Eurazeo et Colony Capital détiennent ensemble 27,51% des droits de vote au sein d’Accor.

Selon des analystes de Barclays, des «tensions existaient depuis quelque temps» au sein du conseil d’administration, voyant s’affronter d’un côté la logique d’entrepreneur de M. Hennequin, qui avait annoncé un plan d’action courant jusqu’en 2016, et de l’autre une stratégie financière, soucieuse de résultats rapides, portée par les actionnaires.

Les syndicats du groupe ont d’ores et déjà fait savoir qu’ils manifesteront jeudi, appelant tous les salariés du groupe à cesser le travail 15 minutes à l’ouverture de l’assemblée générale.
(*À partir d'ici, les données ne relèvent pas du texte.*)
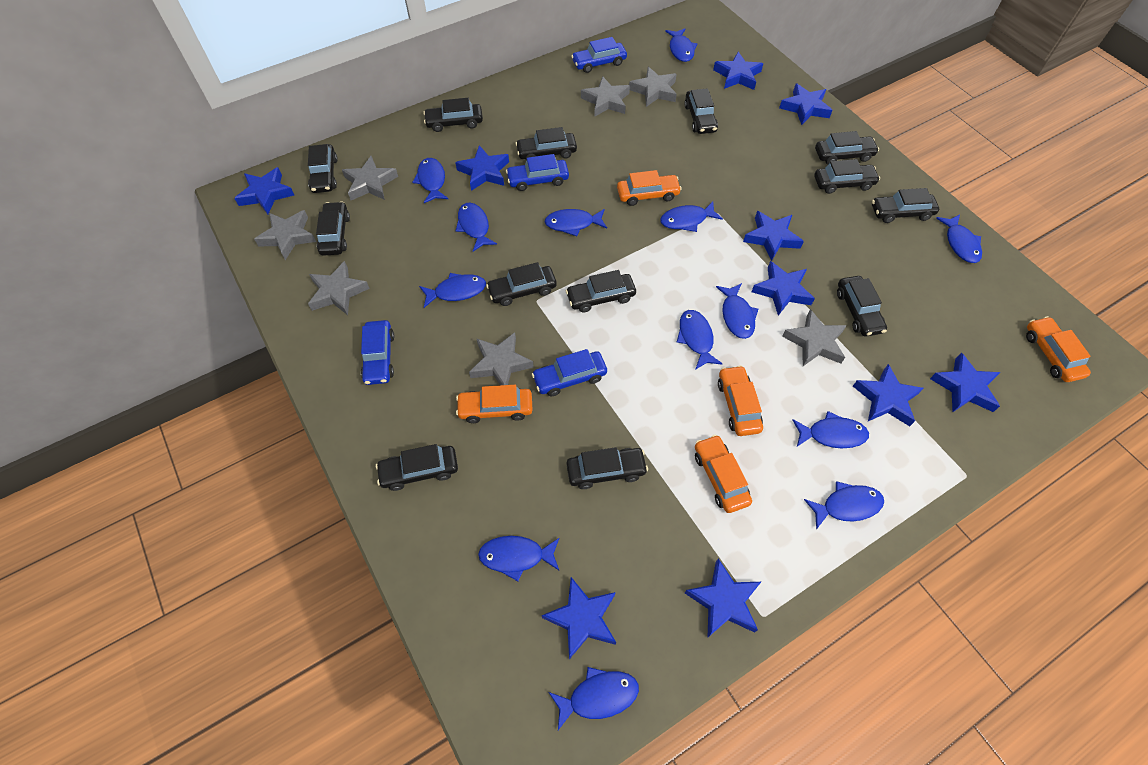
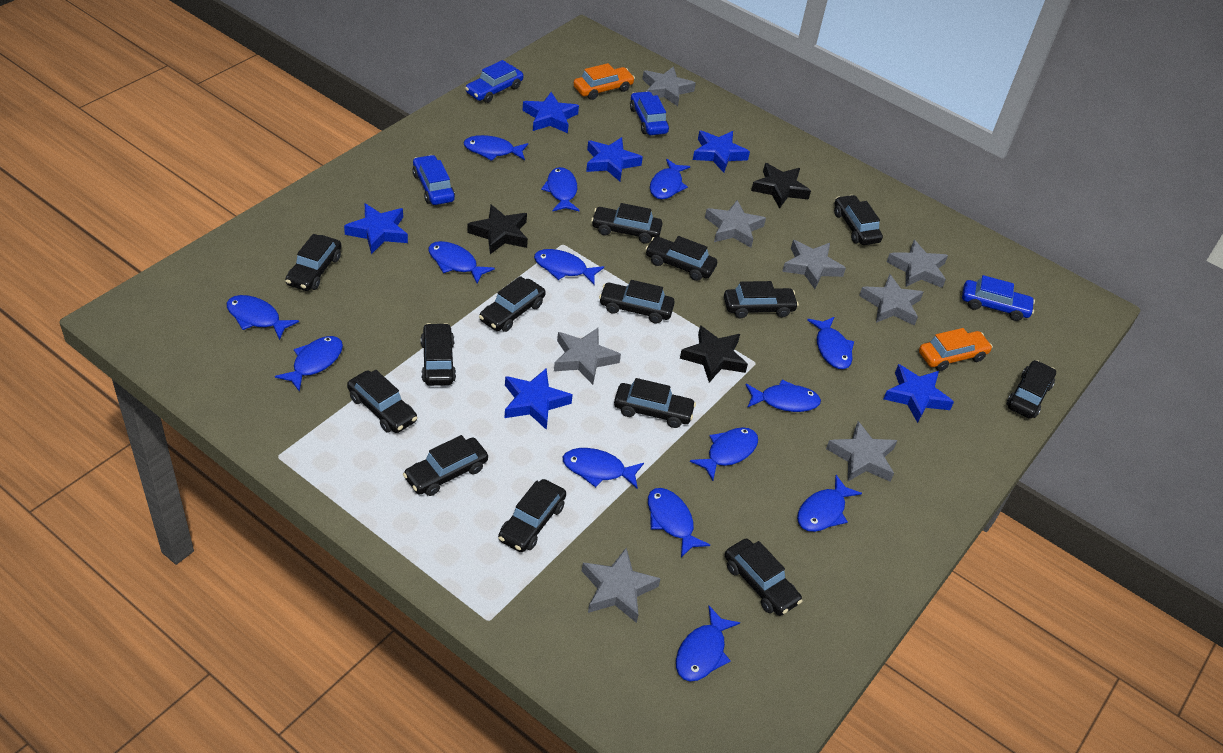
black car: [308,144,338,193] [316,201,350,256] [376,444,458,491] [423,98,483,132] [486,262,557,306] [515,127,577,160] [565,270,636,313] [566,447,648,489] [684,88,718,134] [814,159,880,194] [815,131,879,165] [837,276,887,336] [872,188,939,223] = 13 -> [285,234,341,291] [347,370,417,433] [403,435,488,496] [421,323,456,386] [479,276,546,332] [498,479,566,552] [591,203,662,244] [599,280,675,324] [614,378,696,428] [645,236,717,281] [724,281,799,318] [725,539,802,616] [834,195,883,245] [1007,360,1056,419] = 14
black star: none = 0 -> [467,204,528,254] [680,325,748,383] [751,163,811,209] = 3
blue fish: [412,158,448,203] [419,273,486,308] [456,203,497,252] [478,536,559,581] [545,209,607,236] [549,667,639,730] [660,202,723,232] [665,29,697,62] [677,310,723,370] [716,283,758,339] [792,411,869,448] [804,481,884,529] [936,215,982,263] = 13 -> [227,295,299,340] [275,336,343,392] [428,241,495,284] [463,135,528,161] [534,249,604,285] [541,167,580,212] [563,448,644,489] [648,488,710,557] [650,159,690,199] [676,606,740,681] [690,427,758,481] [746,380,821,412] [797,475,862,532] [807,317,854,369] = 14
blue star: [234,167,294,214] [455,145,509,191] [542,577,616,659] [685,558,761,638] [713,52,764,90] [743,211,804,261] [752,261,815,316] [779,84,833,125] [853,364,924,426] [930,352,1000,412] = 10 -> [344,203,408,254] [504,368,573,430] [522,92,579,133] [586,137,643,181] [693,131,750,173] [883,364,954,423] = 6
grey star: [254,210,316,260] [308,261,370,315] [342,156,398,200] [469,332,534,385] [581,76,630,117] [629,67,677,107] [782,309,847,366] = 7 -> [554,328,621,385] [582,548,661,623] [642,66,696,106] [705,200,766,248] [782,240,846,289] [826,421,898,482] [859,274,923,326] [887,240,948,288] = 8
orange car: [456,385,532,423] [617,170,682,206] [695,434,752,513] [718,365,763,436] [1026,316,1091,382] = 5 -> [573,63,635,100] [919,328,993,371] = 2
Ils dénoncent «la stratégie financière désastreuse» des actionnaires d’Accor et «la spirale infernale du profit à tout prix».

 

LA STATEGIE SUCIDAIRE

accorpelisson.jpg(extrait article publié le 15/12/2009) pat l’Expansion

Qui est derrière la scission ?

Après leur entrée dans le capital d'Accor, les fonds d'investissement Colony Capital et Eurazéo n'ont pas cessé de faire pression sur Gilles Pélisson pour l'obliger à actionner tous les leviers de valorisation de la société afin de faire grimper les dividendes et de booster le cours de l'action. Gilles Pélisson a donc d'abord mis en vente les actifs jugés " non stratégiques ", comme le voyagiste Go Voyages ou le Club Med. Il a ensuite cédé une bonne partie des murs de ses hôtels.
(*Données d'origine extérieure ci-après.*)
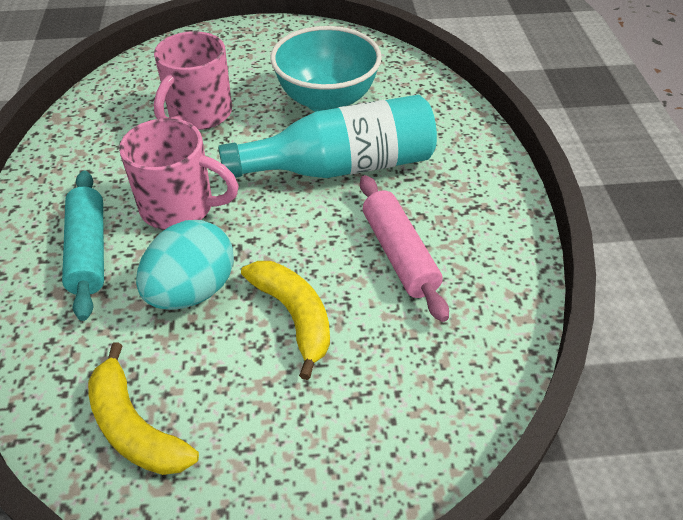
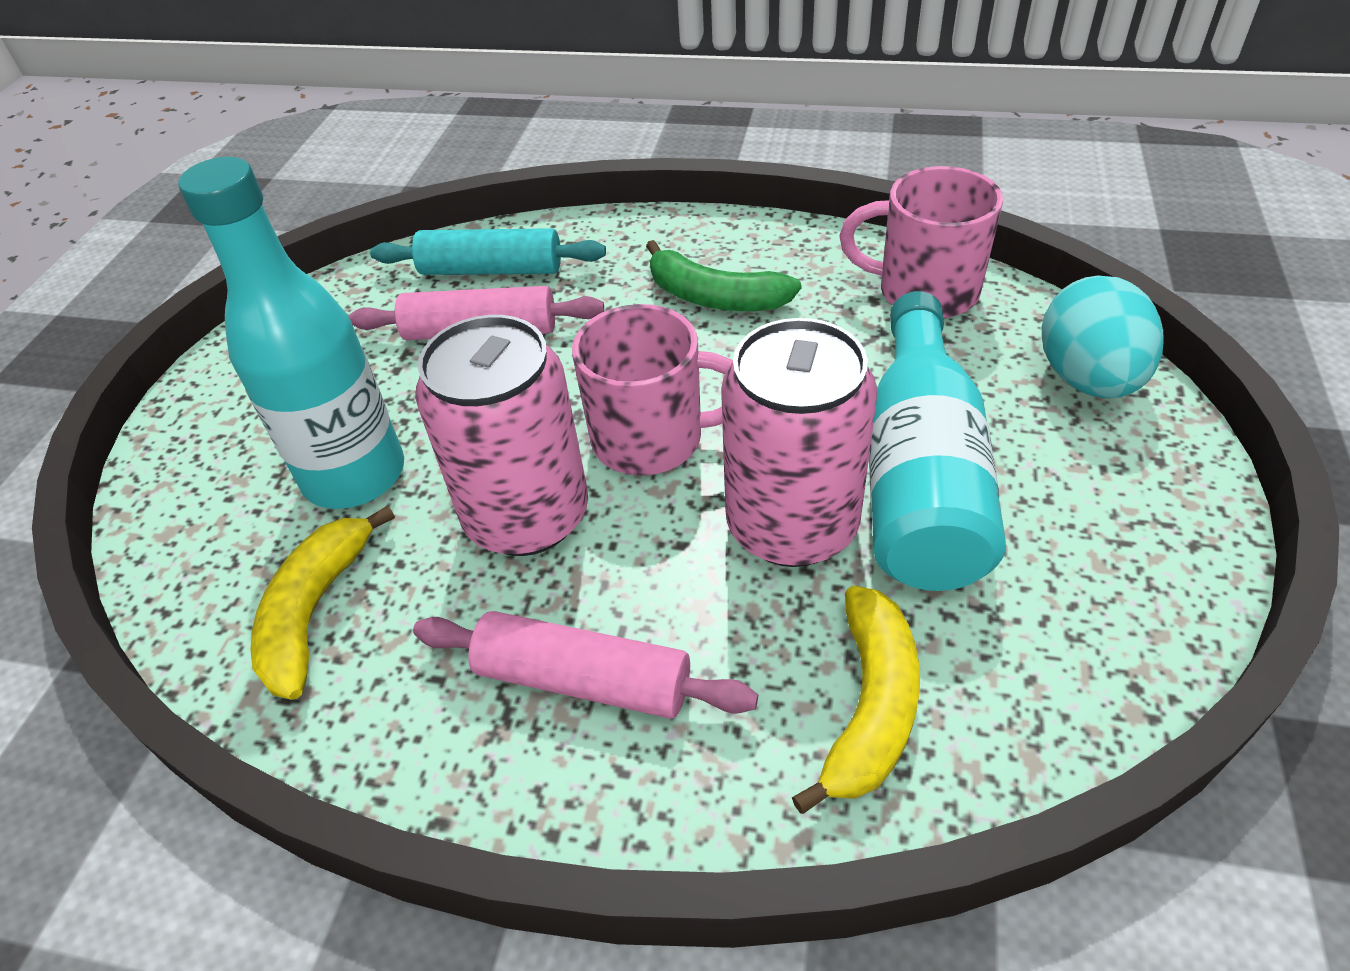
green banana: none = 0 -> [646,240,801,311] = 1
pink can: none = 0 -> [415,315,588,556] [721,318,877,567] = 2
pink rolling pin: [360,175,449,322] = 1 -> [349,286,604,340] [413,611,758,719] = 2
turquoise bottle: [218,95,437,178] = 1 -> [178,157,404,509] [869,291,1006,591] = 2
turquoise bowl: [270,26,382,112] = 1 -> none = 0

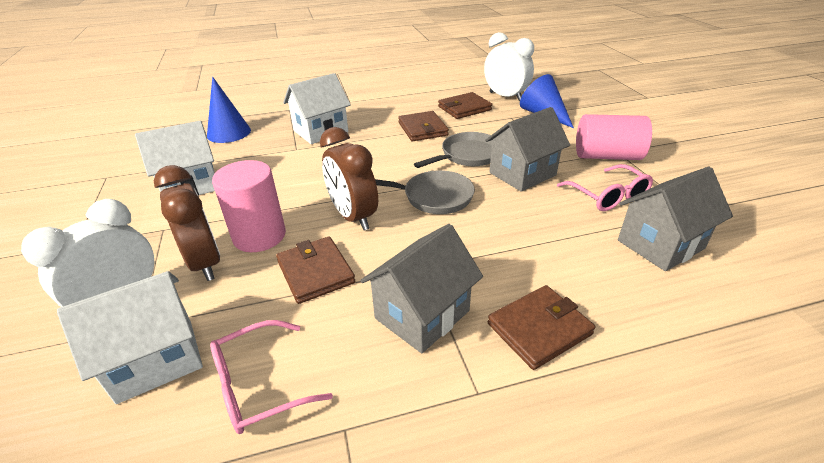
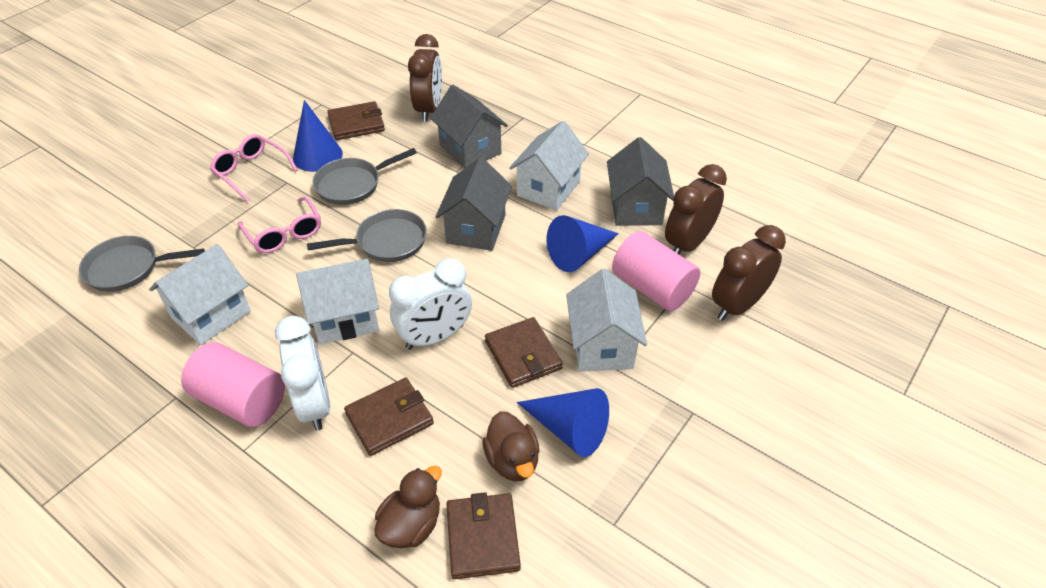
blue cone: [207,77,251,143] [520,74,574,128] = 2 -> [293,100,343,172] [517,388,609,457] [547,215,619,272] = 3
brown clock: [154,165,220,281] [320,127,378,231] = 2 -> [408,34,442,122] [665,164,727,254] [712,225,786,321] = 3
brown duck: none = 0 -> [374,466,442,548] [482,411,540,481] = 2
grey pan: [375,170,475,214] [414,132,492,168] = 2 -> [79,236,205,292] [307,209,427,262] [313,148,417,205] = 3
white house: [57,271,203,404] [135,121,215,196] [283,73,351,144] = 3 -> [149,244,251,345] [296,259,379,344] [509,121,589,211] [566,269,647,372] = 4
En deux ans, cette stratégie a permis de faire remonter plus de 2 milliards de dividendes exceptionnels aux actionnaires. Les deux actionnaires " activistes " veulent maintenant profiter de la montée en puissance de la division " services " du groupe qui ne pèsent que 13% de l'activité du groupe, mais lui procurent 40 % de ses résultats pour la séparer de la division hôtellerie (Sofitel, Novotel, Ibis, F1, etc.). La division services, valorisée sur le même ratio que son partenaire Mastercard, vaudrait plus de 5 milliards d'euros. L'hôtellerie, de son côté, serait estimée à 5,5 milliards d'euros. A comparer aux 8,4 milliards de capitalisation actuels du Groupe Accor. De quoi faire flamber l'action de 38 euros, son cours actuel, à 45 euros. Une bonne façon de permettre aux deux fonds de retrouver ou de se rapprocher de leurs cours d'achat (42 euros pour Colony et 47 euros pour Eurazeo).

Qui s'y oppose ?

Les principales critiques émanent du FSI, le Fonds stratégique d'investissement, qui lors de sa création a récupéré la participation de 8,7 % de la Caisse des dépôts et consignations (en dotant le FSI de la participation de la CDC, l'Etat a perdu le bénéfice de ses droits de vote double qui sont passés de 13,51 à 7,91 %). " Le FSI n'ayant pas l'intention de sortir d'Accor, il n'a donc pas vocation à soutenir un projet dont le seul objectif serait d'augmenter le cours de Bourse ", expliquait le semaine dernière Gilles Michel, le patron du FSI. Ce dernier ne cachait pas sa volonté de sortir du capital du groupe en cas de scission.